Con 394 “nein”, 207 “ja” e 116 astenuti è finita lunedì sera l’esperienza di cancelliere per Olaf Scholz, sfiduciato dal Bundestag come egli stesso aveva chiesto per consentire lo svolgimento di elezioni anticipate il 23 febbraio prossimo. Non mancherà a nessuno, né in patria e né all’estero. Mai si era visto dal 1949 un capo del governo tedesco così incompetente e alla guida di una maggioranza parlamentare talmente sgangherata da risultare rissosa persino per gli standard italiani.
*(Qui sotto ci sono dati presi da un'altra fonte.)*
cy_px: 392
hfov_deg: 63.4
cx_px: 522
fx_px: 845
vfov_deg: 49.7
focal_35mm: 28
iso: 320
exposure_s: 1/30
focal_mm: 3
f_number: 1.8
Ufficialmente, la caduta si deve al “freno al debito”, che in Germania è regola costituzionale sin dal 2009.
Debito in Germania causa di crisi politica
Scholz chiedeva al suo ministro delle Finanze, Christian Lindner, di allentarla per poter investire diversi miliardi di euro in più a sostegno dell’economia. Questi si è rifiutato e da leader dei liberali (FDP) gli ha ritirato la fiducia. Giocando di anticipo, il cancelliere lo ha licenziato insieme ai ministri del suo partito, avviando l’iter di fatto per lo scioglimento anticipato del Bundestag.
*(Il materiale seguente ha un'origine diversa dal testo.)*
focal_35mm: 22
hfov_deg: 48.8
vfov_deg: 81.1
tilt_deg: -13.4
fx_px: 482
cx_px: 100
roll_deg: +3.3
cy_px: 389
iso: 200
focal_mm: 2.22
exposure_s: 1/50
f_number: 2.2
Conservatori favoriti per la vittoria
C’è chi tira un sospiro di sollievo in Europa, credendo che dopo le elezioni la Germania ricorrerà maggiormente al debito per porre fine a una recessione economica apparentemente incessante. Quando si analizza la situazione politica di uno stato, bisogna fare attenzione a non trasformare i propri desideri in previsioni. A meno di improbabili sorprese, le elezioni le vinceranno i conservatori di Friedrich Merz, ribattezzato “Fritze” (“tipo”) da uno Scholz inviperito nel suo discorso di commiato. E già questo dato stride con l’idea di una politica fiscale decisamente più espansiva.
I conservatori all’opposizione sono stati proprio coloro che 15 anni fa introdussero lo “Schuldenbremse” nella Costituzione. E sotto i loro governi, capeggiati da Angela Merkel, il debito in Germania non solo si ridusse in rapporto al Pil, ma persino in valore assoluto grazie agli avanzi di bilancio maturati tra il 2014 e il 2019.
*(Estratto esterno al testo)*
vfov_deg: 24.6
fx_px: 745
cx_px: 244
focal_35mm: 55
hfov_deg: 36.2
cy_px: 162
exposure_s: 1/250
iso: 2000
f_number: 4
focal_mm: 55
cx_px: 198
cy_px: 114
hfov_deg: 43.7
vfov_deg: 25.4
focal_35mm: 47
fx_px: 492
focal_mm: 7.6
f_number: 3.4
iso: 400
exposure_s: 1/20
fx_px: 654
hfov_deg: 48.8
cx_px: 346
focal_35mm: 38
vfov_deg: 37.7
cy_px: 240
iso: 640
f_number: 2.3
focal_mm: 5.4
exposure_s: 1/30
Lindner ricorda i doveri tedeschi
Un assaggio del dibattito post-elettorale ce lo ha offerto lo stesso Lindner nel suo discorso sulla sfiducia. Egli ha naturalmente rivendicato la scelta di abbandonare la maggioranza “semaforo”, ma ha detto di più. Girandosi verso i suoi ex alleati – Scholz e il vice Robert Habeck – ha riaffermato il “compito” che spetterebbe alla Germania, ossia di guidare l’unione monetaria attenendosi ai principi fondanti. Ha ricordato che già una volta con l’allora cancelliere Gerhard Schroeder, anch’egli socialdemocratico, la Germania abbia deviato dalla sua attenzione per questi principi. La conseguenza è stata la drammatica crisi dei debiti nell’unione.
Le argomentazioni di Lindner sono tutt’altro che campate per aria. La leadership impone di tenere un comportamento più probo di quello preteso dagli stessi partner. La Germania non può cedere sul debito, altrimenti scatterebbe una corsa in Europa ad allentare ulteriormente le politiche fiscali nazionali. I conti pubblici finirebbero in molti stati per saltare in aria. E questo è il timore che Berlino ha da sempre sul Sud Europa, Francia compresa. Andò effettivamente così nel 2003, quando l’allora presidente di turno dell’Unione Europea, Silvio Berlusconi, si fregiò di avere assecondato la posizione tedesca per un allentamento fiscale. Un lustro più tardi si sarebbero pentiti un po’ tutti di quella scelta, perché invio un segnale sbagliato a stati come Grecia, Francia e Italia.
Allentamento sul debito in Germania contenuto
Qualcosa la Germania sul debito la farà. Non cancellerà la regola costituzionale, ma un probabile cancelliere Merz aumenterebbe il deficit temporaneamente e soltanto per potenziare gli investimenti pubblici. Di più non ci pensiamo nemmeno.